Anna Newen
When Anna Newen attended the 2022 Elks Scholar Service Trip in Seattle, she expected to serve at nonprofits, make new friends, and meet some of the Elks that made her scholarship possible. She didn’t expect to be totally transformed.

“The person that I was upon arriving in Seattle—shy, terrified of traveling alone for the first time, and shielded from understanding others’ struggles—was changed entirely in three days,” says Newen, a 2019 Most Valuable Student scholar sponsored by Hackettstown, N.J., Lodge No. 2331.

Newen’s personality wasn’t the only thing that evolved during the trip. Serving in Seattle set the course for her future. “Because of the Elks, my worldview changed: I realized that serving the underserved can create cycles of positive change.”

With new-found inspiration and the desire to make a difference, Newen began volunteering as a medical assistant at a free primary care clinic. The clinic, which helps with prescriptions, preventative screenings, and labs, has served more than 650 low-income patients since Newen started.

“At the clinic, I’ve witnessed the paradox of how patients who need healthcare the most oftentimes cannot afford it,” says Newen. “I have come away with an unwavering conviction that health should be a human right.”

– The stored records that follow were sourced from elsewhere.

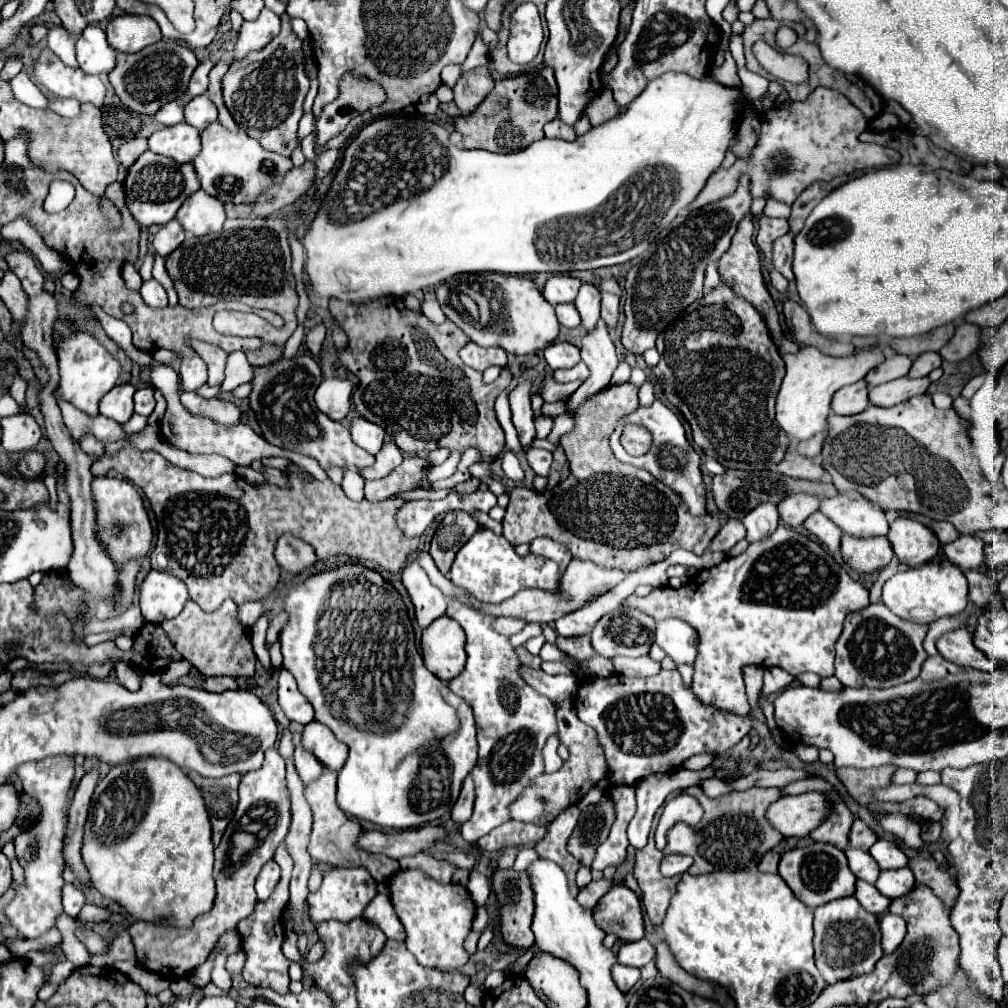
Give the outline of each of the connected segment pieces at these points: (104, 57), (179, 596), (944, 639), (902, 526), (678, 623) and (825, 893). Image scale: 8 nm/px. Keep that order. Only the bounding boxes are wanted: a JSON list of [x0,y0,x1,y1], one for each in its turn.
[[75,25,117,75],[139,569,187,623],[937,627,997,671],[889,517,941,567],[655,619,697,663],[779,843,857,909]]

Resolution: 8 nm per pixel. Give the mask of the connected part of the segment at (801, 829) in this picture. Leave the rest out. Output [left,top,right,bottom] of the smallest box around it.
[765,793,829,837]

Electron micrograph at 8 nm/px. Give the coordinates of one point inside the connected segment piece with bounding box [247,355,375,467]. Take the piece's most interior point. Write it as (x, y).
(281, 397)

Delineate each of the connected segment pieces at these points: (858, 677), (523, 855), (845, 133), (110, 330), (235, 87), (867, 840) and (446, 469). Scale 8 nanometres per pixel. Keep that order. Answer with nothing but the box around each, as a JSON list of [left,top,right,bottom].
[[835,603,927,687],[513,847,538,871],[689,87,901,209],[93,305,151,367],[223,17,309,157],[849,819,877,851],[429,451,463,481]]

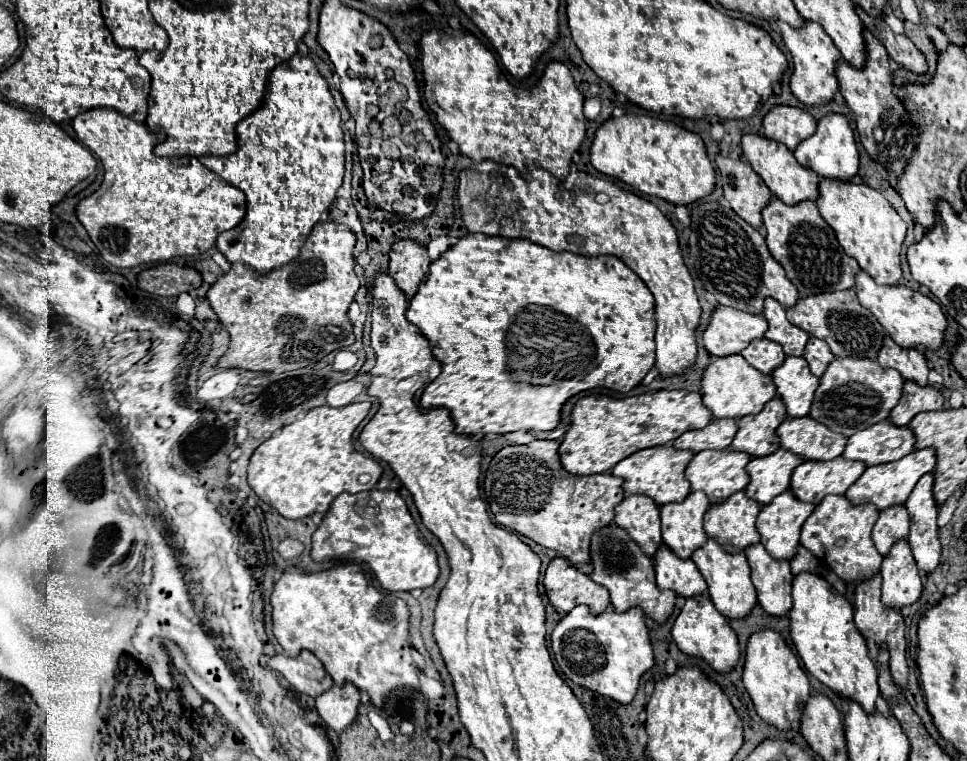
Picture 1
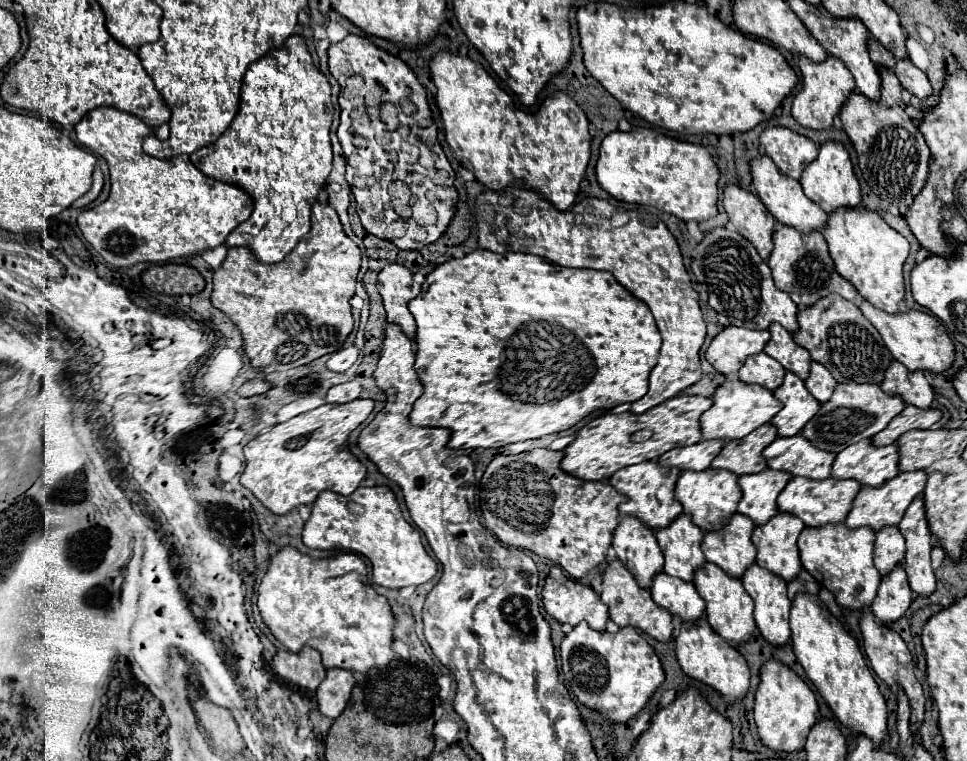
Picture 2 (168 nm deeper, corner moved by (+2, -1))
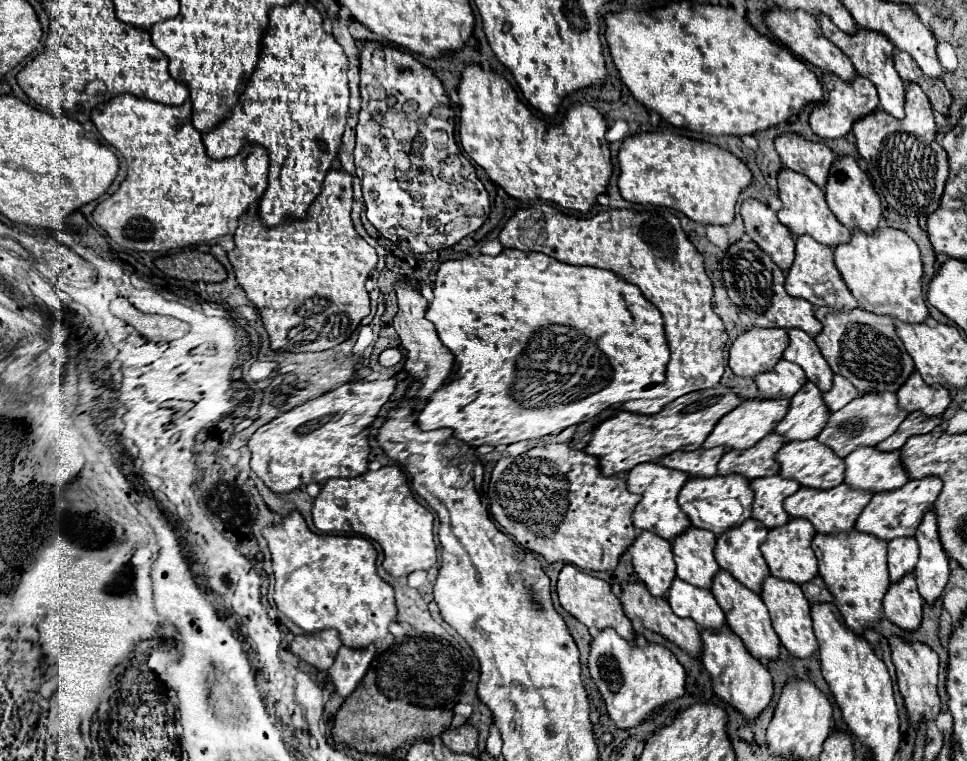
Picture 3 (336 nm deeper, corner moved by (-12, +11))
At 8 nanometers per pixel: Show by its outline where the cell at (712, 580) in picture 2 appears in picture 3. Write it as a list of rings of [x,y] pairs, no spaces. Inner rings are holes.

Newen, a 2022 Rutgers University graduate, continued to live out this conviction as she performed cancer research and shadowed some of the top cardiologists at the National Institutes of Health. As she attends Rutgers New Jersey Medical School with the help of the Weigel scholarship, Newen’s studies will be focused on cardiology—an area she discovered a passion for in college.

“The unique electricity of the heart, how blood circulates throughout the body, and all the ways that cardiopulmonary disorders can cause collateral damage clicked in my head,” says Newen.

While she continues to learn and serve, the Elks will always be close to Newen’s heart.

“Because of the MVS scholarship, I have been privileged with the time to develop my perspective on how scientific research and medicine are tightly knit and what it means to positively lead in healthcare,” says Newen. “These perspectives will undoubtedly shape the physician I will become.”